World AIDS Day 2016 Theme
The theme for this year’s celebrations is HIV Prevention. A campaign dubbed hands up for HIV prevention has been exploring different aspects of HIV prevention since September. The campaign has also been investigating how these aspects relate to specific cohorts of people, such as key populations living with HIV, young women and adolescent girls.
The campaign has been giving people the opportunity and space to offer their views on what they believe should be done to improve HIV prevention endeavors. The campaign has been covering HIV prevention efforts such as condoms, PrEP, HIV PEP, prevention of mother-to-child transmission, voluntary medical male circumcision and HIV testing and viral suppression. It’s also looking at how to address the obstacles preventing people living with HIV, young women and adolescent girls from obtaining and using these preventive services.
Current HIV/AIDS Statistics
HIV is still a major global public health issue that the world is grappling with. According to UNAIDS 2016 report, there were an estimated 36.7 million people living with HIV in 2015. 1.8 million of these were children. Sadly, about 40% of all people living with HIV are not aware that they are infected. New HIV infections in 2015 stood at about 2.1 million, 150,000 of these were among children. A good number of these infected children are living in sub-Saharan Africa and were infected through mother to child transmission during pregnancy, giving birth or breastfeeding.
From the time the HIV epidemic was first reported, an estimated 78 million people have been reported to be HIV positive, while 35 million of these have succumbed to AIDS-related illnesses. Statistics show that progress in preventing new HIV cases has been declining with numbers remaining static from 2010.

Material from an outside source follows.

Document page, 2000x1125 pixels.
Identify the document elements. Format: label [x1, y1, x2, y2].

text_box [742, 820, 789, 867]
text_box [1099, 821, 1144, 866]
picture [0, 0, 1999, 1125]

On the other hand, access to HIV treatment has increased dramatically over the last couple of years, especially in poor countries. By December 2015, 17 million people living with HIV were receiving antiretroviral treatment (ART). This is an increase from 15.8 million in June 2015 and 7.5 million in 2010.

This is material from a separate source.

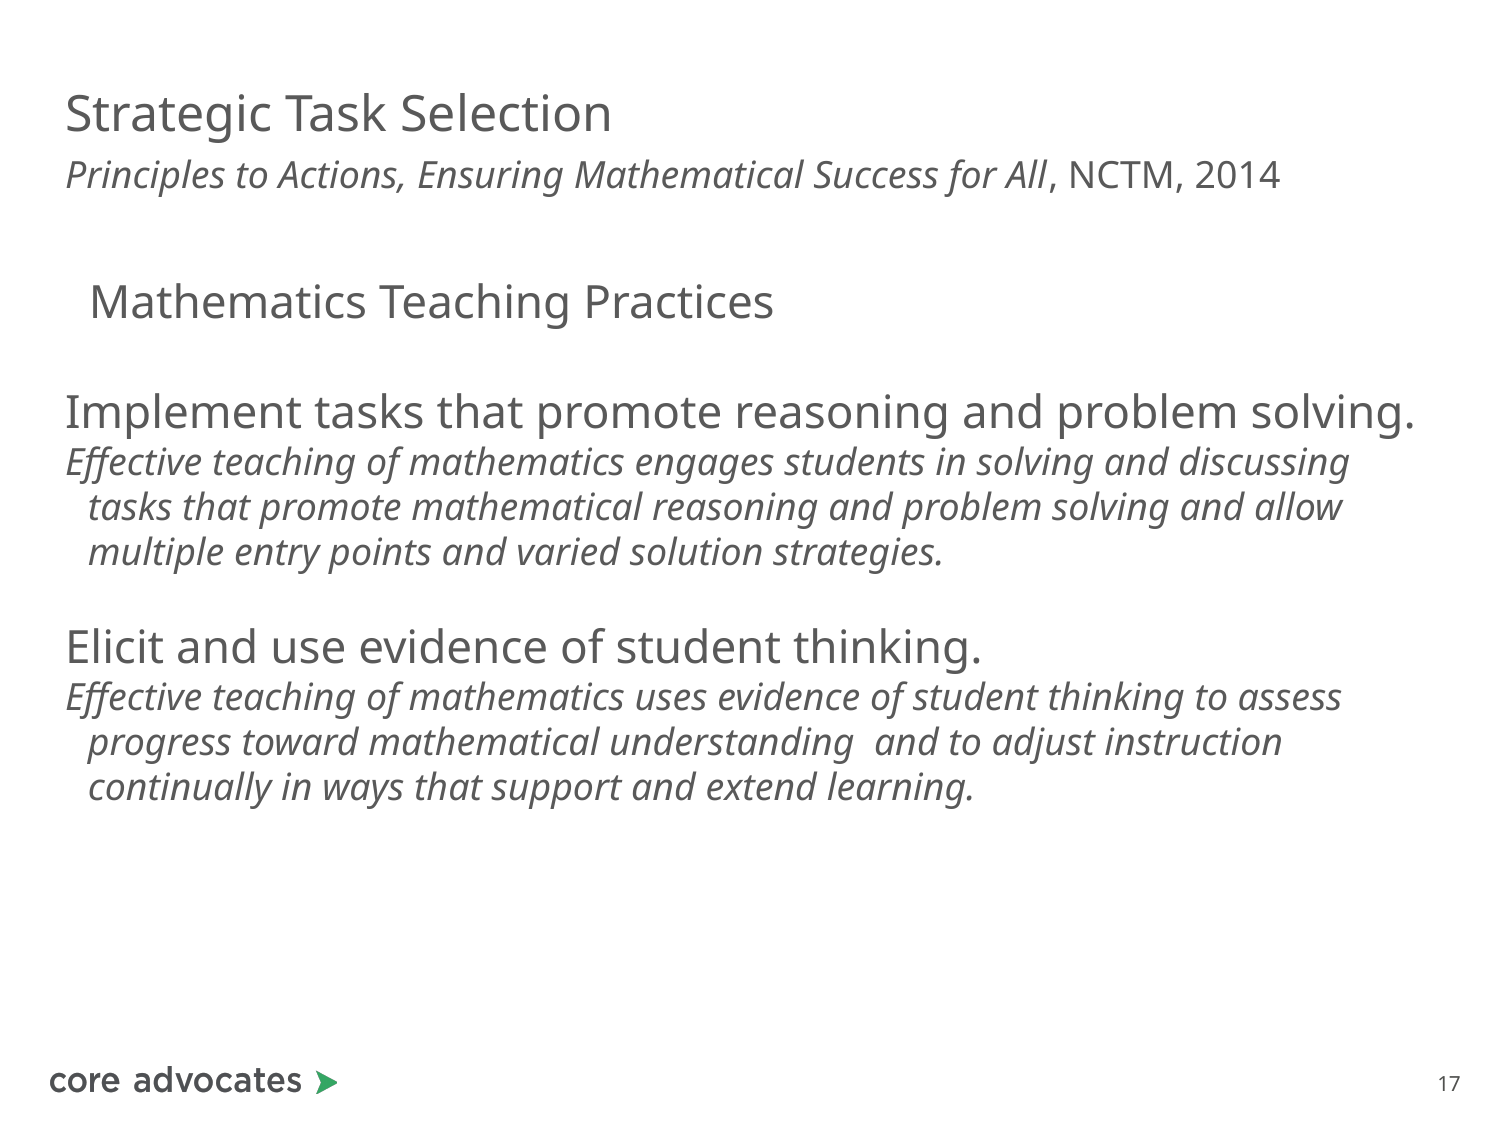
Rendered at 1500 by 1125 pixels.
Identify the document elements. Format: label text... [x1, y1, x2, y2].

There has also been a huge progress witnessed in the prevention of mother-to-child HIV transmission. In 2015, 77% of all pregnant women living with HIV had access to mother-to-child prevention treatment.
Very good progress has been made to ensure that people living with HIV/AIDS lead a healthy, comfortable and longer life. However, as we celebrate these huge strides this year, let’s not forget to continue fighting the fight against new HIV infections.